I understand the theory behind learning to fold a model from a crease pattern, but given that CPs are more a tool for designers than folders, there doesn't seem to be much intermediate ground between trivial "here, do a bird base..." lessons or "just do it" basic advice; and people posting triumphs about solving some super-complex Kamiya CP. But given that some of the more prolific and complex designers don't have the time/energy to spend on diagrams for many of their models, but are still willing to publish a CP, this is a skill I'd like to master.

But in the learning resources I've found, it's all frustratingly lacking in hard advice or practice pieces in the middle.

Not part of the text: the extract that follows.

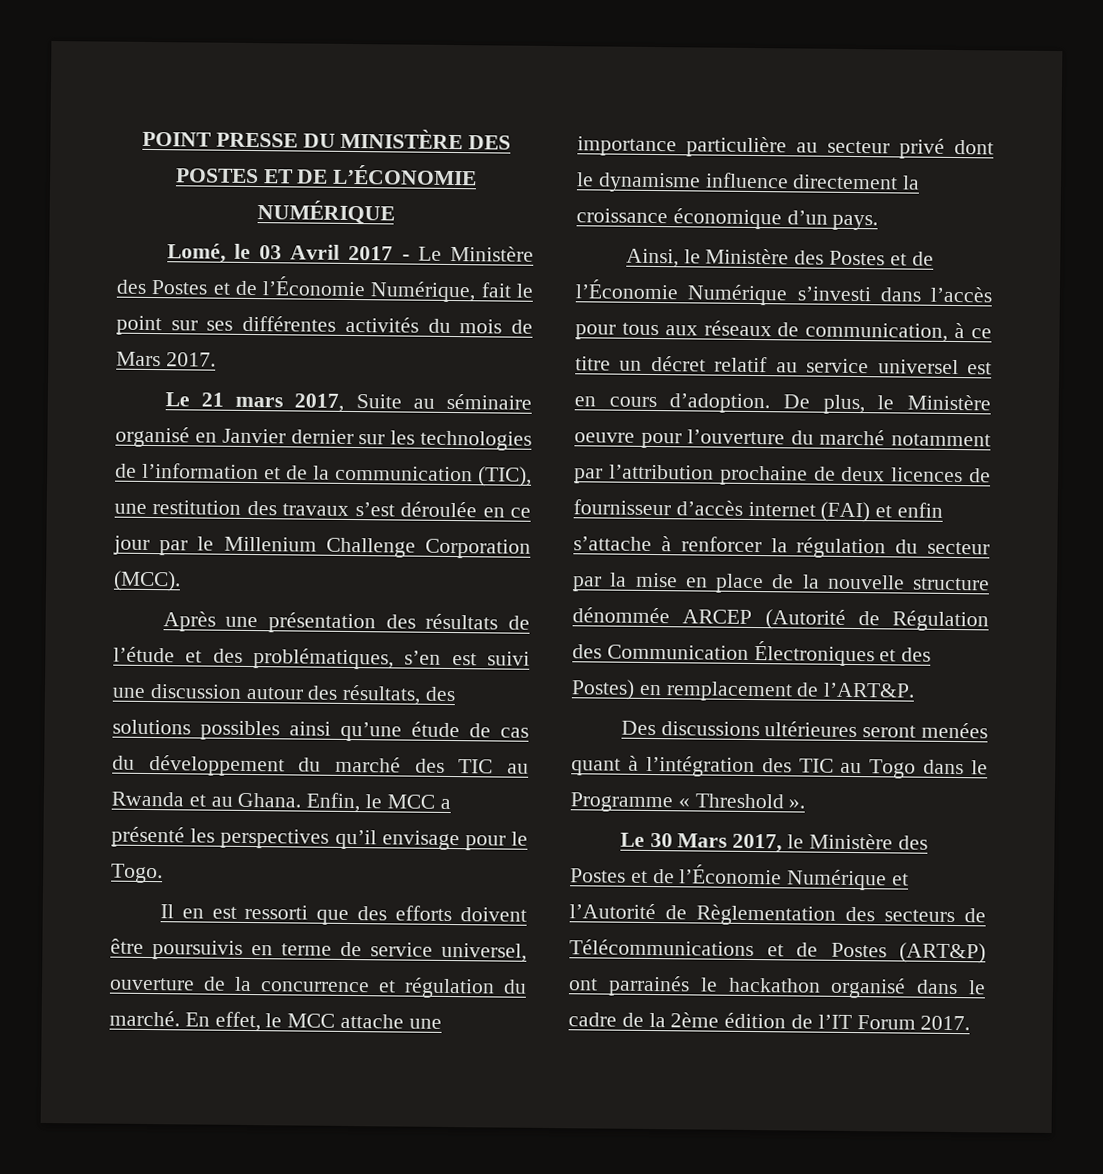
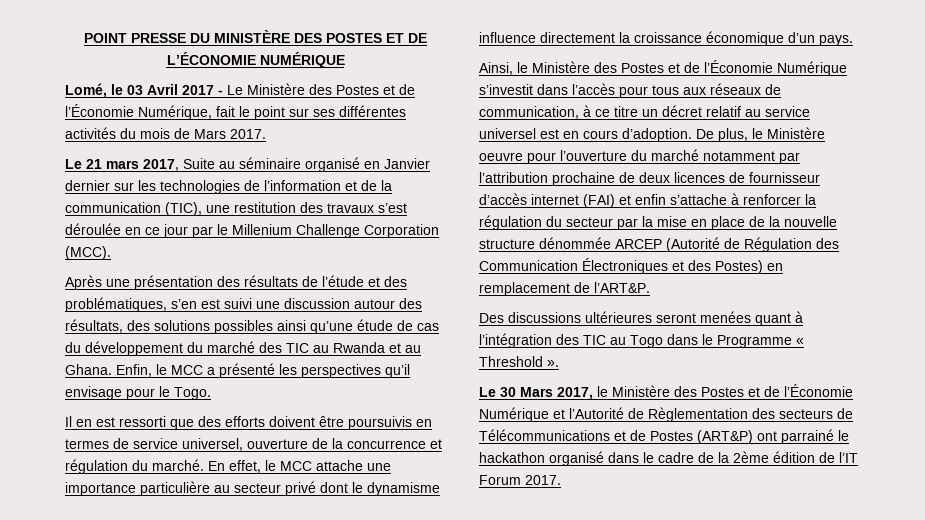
[281,943,332,956] terme -> [65,439,109,449] termes
[796,286,871,302] s’investi -> [479,84,533,95] s’investit
[607,975,690,997] parrainés -> [781,429,834,444] parrainé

What do I need to look for in a CP to judge its difficulty level? I don't want to get so frustrated that I give up all together, but neither do I want it to be so trivial as to be boring. Is it just how dark the grey value of the printed CP is? :) Is there a good learning resource for bridging this middle ground to CP mastery?

  • Won't this be opinion-based after all?
    – D. Tunus
    Apr 29, 2016 at 9:38
  • @D.Tanya, I (obviously) didn't think so, but if you do, you can vote to close it on those grounds.
    – inkista
    Apr 30, 2016 at 2:25
  • 1
    im sure there is a math to this, easy = longer contiguous creases, hard = billions of little ones..
    – Sky
    May 16, 2016 at 3:11
  • @Sky Well, unless it's a fundamentally easy model someone dressed up with tessellation (e.g. fish scales). :-)
    – inkista
    May 19, 2016 at 16:16

1 Answer 1


While there is no surefire way to know, some cues may indicate a simpler or a more complex model:

  • If it's a box-pleating model or the CP is otherwise based around a grid, the size of the grid is usually correlated to the model's complexity. As a rule of thumb, something that uses a 16×16 grid will usually be simpler than something based around an 48×48 grid.
  • The complexity of line intersections in the CP may indicate how many layers of paper there are in different parts of the model which in turn may indicate the complexity to fold. So intersections where a larger number of creases meet may indicate a more complex model. There will, of course be exceptions, as a simple mountain fold over multiple layers may have the same CP (except for fold orientation) as a complex closed sink along the same line.
  • Look at the finished model. The amount of detail will often indicate the complexity. Bad surprises do happen, however.
  • Look around forums for people writing about the model — either the folders themselves or people commenting their work will often mention the model's complexity, especially if it is high. Don't be afraid to ask, either.
  • Get some experience by folding simple designs first. Even if you do not intend to fold tessellations in the future, they may be a good starting point into Crease Patterns since tessellations are often published in the form of CPs but at the same time the complexity of these CPs is usually much lower than that of animal model CPs. As you gain experience by folding simple Crease Patterns, you will become more proficient in judging the complexity of a CP.